There is an air of spent fertility, of "stubborn and coquettish decay" about the Grand Old Party. Conservatism, by its very nature, doesn't react well to Change, which is, at present, the zeitgeist. After Reagan, after Gingrich, the party is out of ideas and now gravitationally pulled down into the nativist vortex of blood and race. Argumentum ad Reptilian Brain Stem.

At the Sotomayor hearings, the Republican opposition appeared not unlike immobile oak trees impeding the foregone conclusion of her confirmation, of progress. Standing athwart History yelling stop has lost its pessimistic magic. Pat Buchanan, a card-carrying member of the Sons of the Confederacy, seems pathologically obsessed nowadays with declining white birth rates in Russia and Europe. As the aging Buchanan prepares to meet his maker his various political and cultural concerns have concentrated, calcified, into the Great Subject of his life: Race. We also cannot fail to note that Pat Buchanan never created -- or adopted -- a child of his own to raise as a God-fearing, little gun-toting white Christian warrior. Buchanan's message is virtually indistinguishable -- particularly on Israel and immigration -- from that of David Duke, who burst onto the national scene a generation ago on the bayou.

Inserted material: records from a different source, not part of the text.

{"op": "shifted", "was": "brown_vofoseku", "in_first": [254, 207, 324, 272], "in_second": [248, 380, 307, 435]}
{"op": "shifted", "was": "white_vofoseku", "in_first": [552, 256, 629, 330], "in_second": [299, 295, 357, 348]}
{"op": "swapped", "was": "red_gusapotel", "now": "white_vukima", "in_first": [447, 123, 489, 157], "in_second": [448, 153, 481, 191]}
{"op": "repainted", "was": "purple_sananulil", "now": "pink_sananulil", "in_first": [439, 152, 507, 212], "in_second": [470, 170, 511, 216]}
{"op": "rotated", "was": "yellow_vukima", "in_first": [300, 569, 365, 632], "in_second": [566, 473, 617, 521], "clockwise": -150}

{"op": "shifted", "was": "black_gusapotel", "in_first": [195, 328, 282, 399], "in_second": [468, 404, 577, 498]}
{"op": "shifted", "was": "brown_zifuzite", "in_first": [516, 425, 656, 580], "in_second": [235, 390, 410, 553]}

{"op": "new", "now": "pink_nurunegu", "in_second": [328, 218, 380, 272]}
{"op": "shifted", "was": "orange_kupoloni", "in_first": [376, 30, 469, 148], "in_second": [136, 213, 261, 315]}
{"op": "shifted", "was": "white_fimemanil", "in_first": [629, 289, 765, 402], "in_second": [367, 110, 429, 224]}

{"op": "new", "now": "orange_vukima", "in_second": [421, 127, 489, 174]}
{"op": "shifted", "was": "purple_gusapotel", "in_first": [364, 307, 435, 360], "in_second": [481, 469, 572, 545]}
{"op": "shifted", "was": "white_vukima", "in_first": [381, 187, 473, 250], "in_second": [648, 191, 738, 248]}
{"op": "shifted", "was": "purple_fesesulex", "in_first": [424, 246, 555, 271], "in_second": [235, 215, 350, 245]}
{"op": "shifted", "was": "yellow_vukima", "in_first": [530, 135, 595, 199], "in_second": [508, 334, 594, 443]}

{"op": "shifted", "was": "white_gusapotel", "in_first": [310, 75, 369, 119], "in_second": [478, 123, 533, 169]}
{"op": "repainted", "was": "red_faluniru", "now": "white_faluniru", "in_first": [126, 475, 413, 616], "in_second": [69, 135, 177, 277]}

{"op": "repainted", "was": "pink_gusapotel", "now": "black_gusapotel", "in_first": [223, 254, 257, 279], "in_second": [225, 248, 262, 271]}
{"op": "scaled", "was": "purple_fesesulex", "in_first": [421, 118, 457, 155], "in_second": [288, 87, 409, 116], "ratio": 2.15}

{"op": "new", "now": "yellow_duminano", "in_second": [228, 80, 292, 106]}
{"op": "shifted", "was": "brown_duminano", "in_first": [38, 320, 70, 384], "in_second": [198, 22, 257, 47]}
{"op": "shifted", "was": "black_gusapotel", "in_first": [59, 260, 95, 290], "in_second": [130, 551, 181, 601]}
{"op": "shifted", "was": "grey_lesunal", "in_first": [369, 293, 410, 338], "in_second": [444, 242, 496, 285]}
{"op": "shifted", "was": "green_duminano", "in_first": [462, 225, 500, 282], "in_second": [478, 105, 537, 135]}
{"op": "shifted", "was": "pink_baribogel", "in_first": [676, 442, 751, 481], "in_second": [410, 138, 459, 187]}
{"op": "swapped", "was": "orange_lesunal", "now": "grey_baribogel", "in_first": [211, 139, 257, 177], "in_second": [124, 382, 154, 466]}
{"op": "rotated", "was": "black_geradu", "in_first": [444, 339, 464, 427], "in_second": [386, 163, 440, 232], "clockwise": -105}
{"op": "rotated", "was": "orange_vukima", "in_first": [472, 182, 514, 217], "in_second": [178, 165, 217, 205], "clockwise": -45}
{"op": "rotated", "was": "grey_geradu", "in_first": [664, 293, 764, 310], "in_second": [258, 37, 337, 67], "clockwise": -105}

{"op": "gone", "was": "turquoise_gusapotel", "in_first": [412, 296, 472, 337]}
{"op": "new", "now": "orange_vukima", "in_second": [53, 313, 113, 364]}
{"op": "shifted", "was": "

The South has always romanticized the doomed rebel, fighting against all hope in moon-drenched quarters for his way of life, his civilization and his honor. But technological advancements and popular culture have internationalized the younger generation into de facto multiculturalists and liberal ironists. The House of Faulkner, as a result, is rapidly becoming a marginalized Southern, older gentleman's party. One of the dangers, however, of nostalgia for the Confederacy by this subset is that the romanticism for rebellion leads to an uptick in domestic terrorism. In April, the Department of Homeland Security noted that right-wing groups would face increased scrutiny.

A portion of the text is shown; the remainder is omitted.